A major omission ruins this well-meaning doc about THE TALENTED MR. RIPLEY. The fact that the film is a remake of René Clément's classic thriller PURPLE NOON (Plein soleil) is carefully omitted by the late Anthony Minghella when discussing the evolution of his script.

He points out the key features of adapting Patricia Highsmith's novel to the screen, and how he made important changes, especially surrounding the character played by Cate Blanchett (beefed up specifically to take advantage of her talent), not prominent in the novel or present in the previous film.

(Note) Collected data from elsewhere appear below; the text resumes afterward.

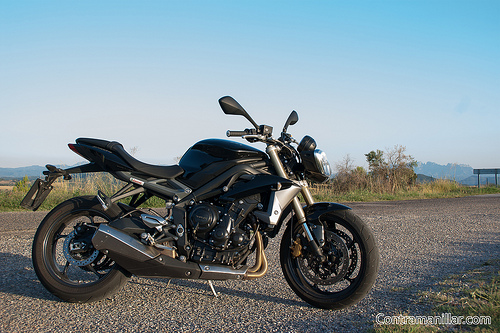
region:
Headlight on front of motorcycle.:
[296, 145, 342, 190]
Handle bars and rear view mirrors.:
[190, 91, 320, 168]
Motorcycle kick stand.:
[162, 268, 243, 315]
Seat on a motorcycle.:
[100, 125, 180, 195]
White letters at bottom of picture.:
[355, 304, 495, 328]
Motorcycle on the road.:
[46, 86, 371, 313]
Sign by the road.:
[451, 150, 496, 232]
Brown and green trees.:
[340, 119, 431, 196]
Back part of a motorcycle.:
[0, 156, 78, 216]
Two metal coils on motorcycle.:
[235, 230, 287, 319]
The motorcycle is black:
[23, 97, 382, 304]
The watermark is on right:
[375, 305, 492, 331]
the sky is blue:
[0, 0, 497, 170]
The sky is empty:
[0, 0, 498, 170]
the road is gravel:
[0, 194, 499, 329]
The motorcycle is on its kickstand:
[17, 92, 382, 307]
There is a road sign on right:
[470, 163, 499, 193]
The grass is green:
[1, 163, 498, 208]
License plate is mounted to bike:
[15, 177, 53, 209]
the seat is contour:
[70, 127, 193, 186]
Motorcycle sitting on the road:
[52, 52, 377, 280]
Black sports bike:
[51, 67, 359, 281]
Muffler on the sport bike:
[58, 202, 272, 298]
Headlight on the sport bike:
[213, 83, 388, 226]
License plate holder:
[15, 125, 58, 230]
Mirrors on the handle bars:
[213, 90, 293, 158]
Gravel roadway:
[326, 196, 466, 319]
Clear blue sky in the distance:
[281, 50, 466, 186]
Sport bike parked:
[20, 90, 348, 325]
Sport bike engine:
[183, 192, 273, 284]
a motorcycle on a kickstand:
[27, 83, 384, 315]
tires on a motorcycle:
[25, 197, 393, 309]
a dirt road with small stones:
[380, 197, 490, 262]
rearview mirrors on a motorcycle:
[210, 87, 313, 127]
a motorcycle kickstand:
[200, 277, 227, 299]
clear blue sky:
[10, 5, 486, 75]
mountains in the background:
[0, 155, 85, 176]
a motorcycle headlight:
[297, 146, 338, 186]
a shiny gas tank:
[177, 135, 268, 176]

Why filmmakers are reticent or even misleading regarding the ancestry of their work is beyond me. Anyone who is a big fan of PURPLE NOON will recognize many imitations in the remake of scenes from the original, right from the poor substitute of a rowboat for the fabulous yacht murder sequence of the original, to the murder of Freddy scene with a little statue as weapon. Just setting the film in the late '50s in beautiful Italian settings is an unnecessary nod to the look (provided by fabulous cameraman Henri Decae) of the previous movie, as Minghella could have easily updated the project to make it a contemporary film rather than a redundant period piece. The original from 1959 has become a period piece after 50 years -it's late '50s setting was simply contemporary when shot.

Otherwise, beyond the usual mutual admiration society nature of these "DVD extras" interviews, most of these topnotch actors, especially Hoffman and Blanchett, did reveal a great understanding of the characters they were playing -big surprise. Damon's inability to fit the shoes of previous star, unbeatable Alain Delon, is a subject that's off the table here.

I would like to see an arm's length documentary about the character of Tom Ripley, and the extremely different screen impersonations of him, ranging from Delon and Damon to John Malkovich, Barry Pepper and Dennis Hopper. It's hard to come up with a screen character (other than the most oft-filmed like Dracula) that has had such contrasting casting choices as these.